4 responses to “Dikku Teriyada Kattil

  1. Ramesh

    Wonderful post where you have excelled yourself in interpreting the lyrics. That it is a well known and famous song, in a language I know, enriched the enjoyment of the post.

    Maybe the creativity is enhanced by jet lag:)

    • Thank you Ramesh :) Indeed it is always a pleasure for me when I write posts on songs in Tamil or Hindi, languages which I understand well enough to appreciate even the nuances used by the poet. I can translate for myself instead of depending on web sources which can be iffy! As for creativity, my brain is in a fog most of the day so I don’t think I would like to thank jet lag at all!
      Cheers. Suja

  2. S RAGHAVAN

    I have listened many times Bharathiar’s songs like
    this. Who will not like Bharati’s songs?. I like
    carnatic music, although I have not learnt it.
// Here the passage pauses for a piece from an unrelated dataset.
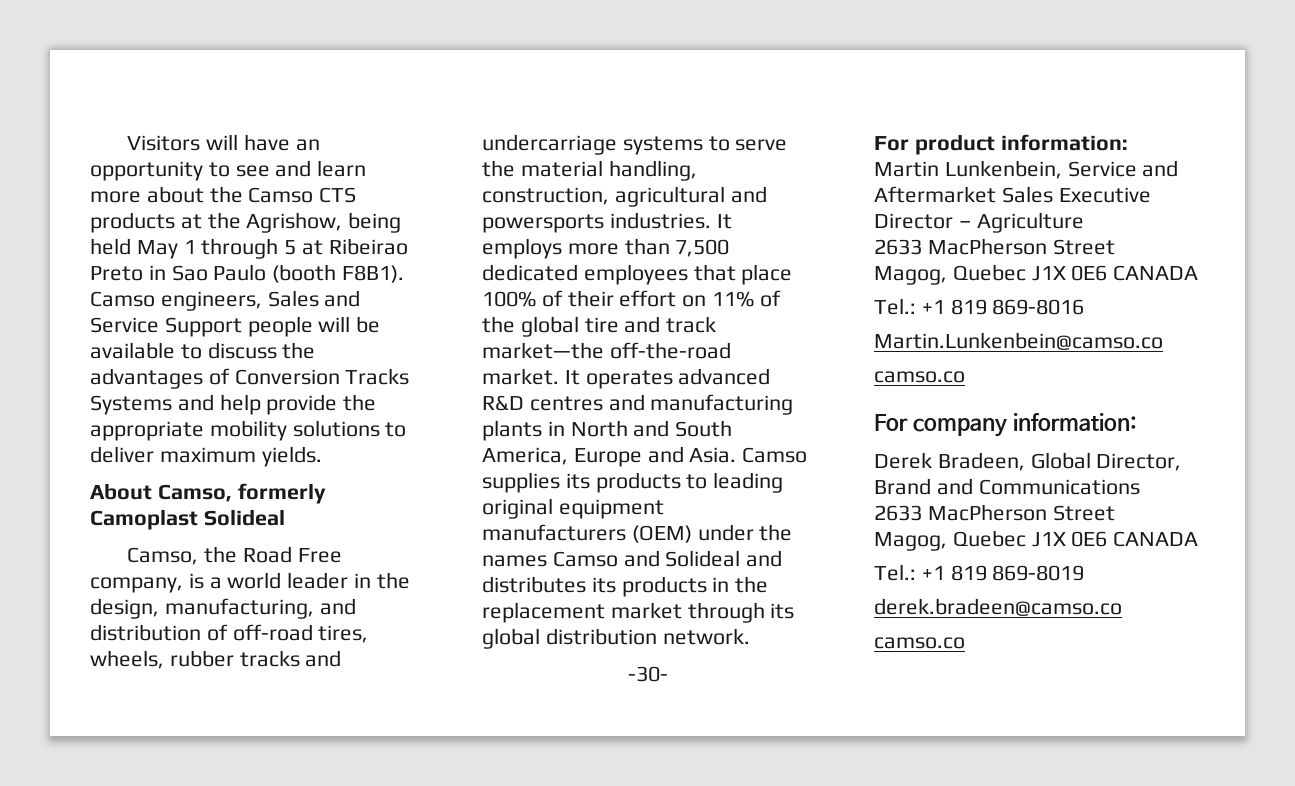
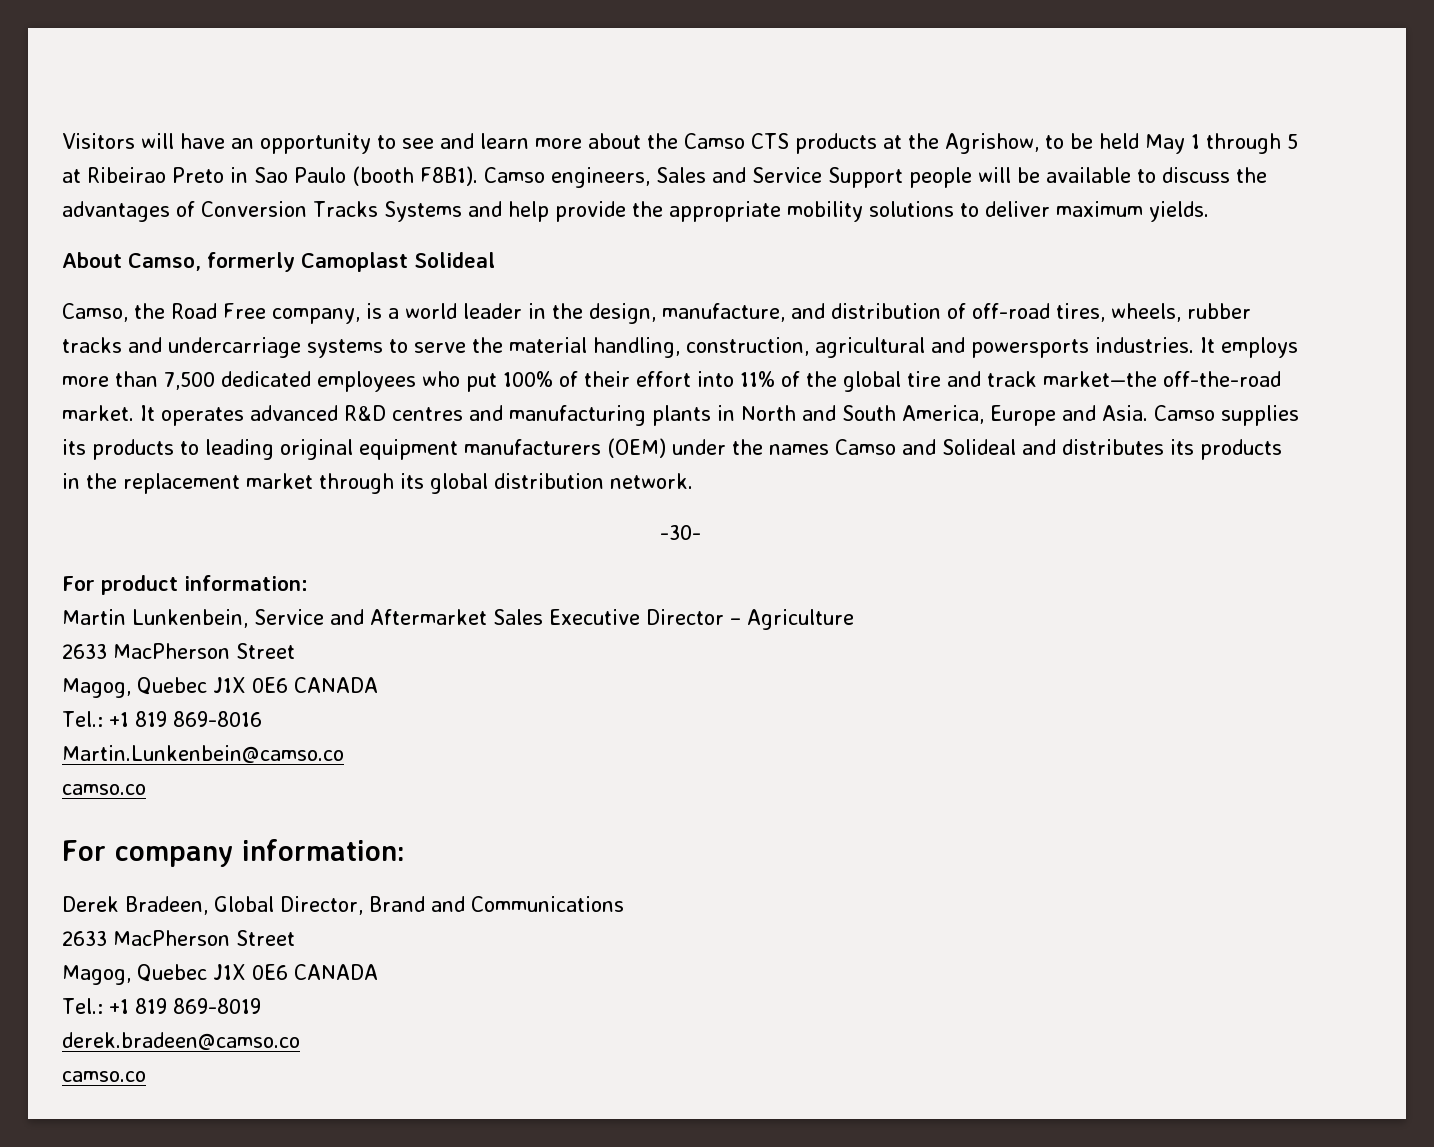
[348,212,402,233] being -> [1045,133,1093,149] to be
[164,598,314,619] manufacturing, -> [662,303,785,322] manufacture,
[693,264,793,285] that place -> [422,371,497,392] who put
[682,295,707,307] on -> [697,371,734,387] into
I
    should be ashamed to say this, because my father
    is a Carnatic musician, a disciple of Madurai Mani
    Iyer, and trained under Gurukulavasa.

    • Thank you for your comment Raghavan :) Indeed Bharathi’s songs are very beloved to the Tamil people!

      As to not having learnt Carnatic Music in spite of such illustrious family tradition, there should be no shame in it. You know, one is obliged to do whatever is required for work maybe and sometimes the same kind of duty ties us to things we do for our family. But music, painting, dance and such other art forms, one should do solely for oneself, don’t you think? There should be no shame in the choices here, surely? But at least you listen and take pleasure in it, that itself is great gift!